Sono e respiração

maio 28, 2012 | por Sandra Merlo | Fisiologia, Gagueira, Sono

Problemas de respiração (como respirar pela boca ou roncar) afetam a qualidade do sono.

Gostaria de discutir a respeito do impacto dos problemas respiratórios do sono sobre as funções cerebrais e sobre o cérebro em si. Pretendo abordar duas questões:

  1. Pessoas que não dormem bem devido a problemas respiratórios apresentam pior desempenho em tarefas de fluência, memória, raciocínio e inteligência?
  2. Já foi de fato demonstrado que problemas respiratórios do sono podem causar dano cerebral?

Boa parte dos problemas do sono é causada por problemas respiratórios, tais como:

  • Respiração oral
  • Ronco
  • Rinites e sinusites
  • Desvio de septo nasal
  • Tamanho aumentado de adenoide e amígdalas
  • Síndrome de hipoventilação relacionada à obesidade
  • Apneia obstrutiva do sono
  • Asma

Pessoas que não conseguem respirar de forma satisfatória enquanto dormem, acordam diversas vezes durante a noite para tentar respirar melhor (tendo ou não consciência disso). Assim, o sono é prejudicado não apenas pelo problema de respiração, mas também pelos diversos despertares.
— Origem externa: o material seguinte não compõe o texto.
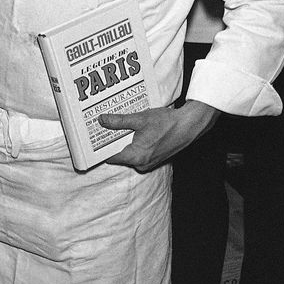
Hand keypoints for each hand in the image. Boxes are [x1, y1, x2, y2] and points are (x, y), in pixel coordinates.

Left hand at [98, 100, 219, 171]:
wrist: (190, 125)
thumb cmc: (167, 123)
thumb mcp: (139, 119)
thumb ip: (118, 121)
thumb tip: (102, 120)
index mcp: (135, 157)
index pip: (110, 157)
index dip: (101, 148)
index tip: (93, 140)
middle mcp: (141, 164)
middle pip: (119, 156)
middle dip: (112, 143)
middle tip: (103, 130)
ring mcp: (149, 163)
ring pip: (129, 154)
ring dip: (124, 143)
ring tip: (118, 128)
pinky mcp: (155, 159)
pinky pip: (138, 154)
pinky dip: (134, 144)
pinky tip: (134, 132)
Os problemas respiratórios do sono reduzem a oferta de oxigênio para o cérebro. O cérebro é o órgão do corpo mais sensível à falta de oxigênio: quedas de 4 a 10% no nível de saturação do oxigênio arterial são suficientes para provocar falta de oxigênio no cérebro. Reduções repetidas do nível de oxigênio cerebral fazem com que o número de radicais livres aumente (devido a uma reação bioquímica específica que ocorre nas mitocôndrias dos neurônios). Radicais livres em excesso agridem e lesionam os neurônios.

A falta de oxigênio causa morte do neurônio se durar mais de 30 minutos. Quando dura menos do que isso (como no caso dos problemas respiratórios do sono), o neurônio pode ser reoxigenado. Por um lado, a reoxigenação evita a morte do neurônio, mas, por outro, causa lesão ao neurônio devido às diversas reações bioquímicas que liberam radicais livres.
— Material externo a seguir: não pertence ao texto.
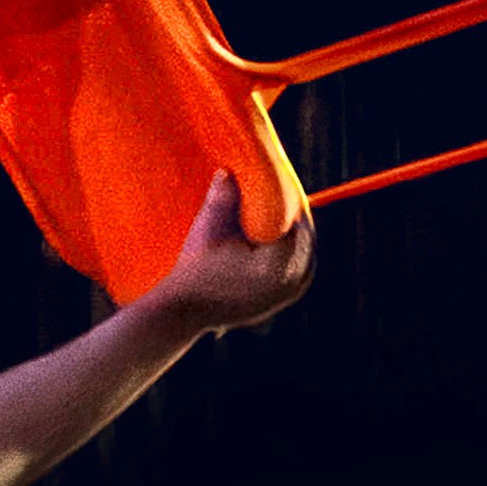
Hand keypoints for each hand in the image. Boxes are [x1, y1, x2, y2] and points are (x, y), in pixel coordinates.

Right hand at [137, 168, 313, 329]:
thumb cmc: (193, 272)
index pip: (296, 217)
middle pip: (305, 234)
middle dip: (292, 214)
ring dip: (293, 232)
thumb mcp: (207, 231)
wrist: (181, 315)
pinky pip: (298, 266)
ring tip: (279, 213)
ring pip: (304, 250)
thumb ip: (223, 198)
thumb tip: (228, 170)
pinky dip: (290, 251)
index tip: (279, 179)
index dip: (288, 196)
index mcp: (281, 261)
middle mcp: (294, 279)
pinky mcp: (284, 299)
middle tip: (281, 192)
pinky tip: (276, 237)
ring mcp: (291, 292)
Ou seja, tanto a falta de oxigênio, quanto a reoxigenação deflagram reações bioquímicas que liberam radicais livres, aumentando o estresse oxidativo dos neurônios.
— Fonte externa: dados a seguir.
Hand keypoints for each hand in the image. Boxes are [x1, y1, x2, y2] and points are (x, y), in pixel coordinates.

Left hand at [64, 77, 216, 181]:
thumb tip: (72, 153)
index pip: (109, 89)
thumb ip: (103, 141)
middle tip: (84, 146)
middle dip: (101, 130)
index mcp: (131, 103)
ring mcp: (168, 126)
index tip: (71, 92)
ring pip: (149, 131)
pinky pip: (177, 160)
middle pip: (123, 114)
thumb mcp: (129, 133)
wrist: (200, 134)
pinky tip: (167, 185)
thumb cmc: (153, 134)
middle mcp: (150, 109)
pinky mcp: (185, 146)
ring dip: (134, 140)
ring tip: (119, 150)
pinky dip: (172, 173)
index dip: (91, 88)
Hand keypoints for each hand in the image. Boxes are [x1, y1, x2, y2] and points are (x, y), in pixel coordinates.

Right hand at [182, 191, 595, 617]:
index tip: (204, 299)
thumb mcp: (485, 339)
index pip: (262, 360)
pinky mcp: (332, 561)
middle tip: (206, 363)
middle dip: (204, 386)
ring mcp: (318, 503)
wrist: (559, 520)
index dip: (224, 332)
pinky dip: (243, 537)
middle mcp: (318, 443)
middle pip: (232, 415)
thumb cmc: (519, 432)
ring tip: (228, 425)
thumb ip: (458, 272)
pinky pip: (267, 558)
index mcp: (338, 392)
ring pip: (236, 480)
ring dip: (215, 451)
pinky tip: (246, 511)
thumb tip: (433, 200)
A primeira consequência do estresse oxidativo, portanto, é a lesão de neurônios. A segunda consequência é que o funcionamento dos neurônios lesionados é comprometido. Uma das funções alteradas é a “potenciação de longo prazo”, relacionada com a aprendizagem. Não é à toa que crianças que apresentam problemas respiratórios durante o sono pontuam menos em testes de inteligência, memória e raciocínio, apresentam redução do vocabulário e da fluência verbal e queda no rendimento escolar quando comparadas com crianças que não apresentam problemas respiratórios (veja aqui e aqui). Essas diferenças de desempenho podem, inclusive, ser detectadas em crianças com apenas 5 anos de idade. Mas que tipo de problema respiratório pode causar tamanha diferença de desempenho? Apenas problemas mais sérios, como apneia obstrutiva do sono, certo? A apneia obstrutiva do sono certamente, mas distúrbios de respiração mais simples (como ronco e respiração ruidosa) também. E mais: crianças entre 6 e 16 anos com apneia obstrutiva do sono, além de apresentarem menor QI e pior desempenho em tarefas de memória e fluência, têm maior probabilidade de apresentarem danos no hipocampo (uma região cerebral relacionada à memória de longo prazo) e no córtex frontal (relacionado à linguagem e raciocínio). Esses prejuízos de desempenho não ocorrem apenas com crianças, mas também com adultos.

A conclusão é clara: distúrbios de respiração associados ao sono devem ser identificados e tratados o mais cedo possível. Só assim é possível prevenir ou, pelo menos, interromper os danos cerebrais. Quanto menores forem as agressões ao cérebro, menores serão os danos às funções intelectuais.

Pensando na gagueira, os danos cerebrais causados por problemas respiratórios do sono podem ser fatores de risco tanto para a piora, quanto para a manutenção da gagueira.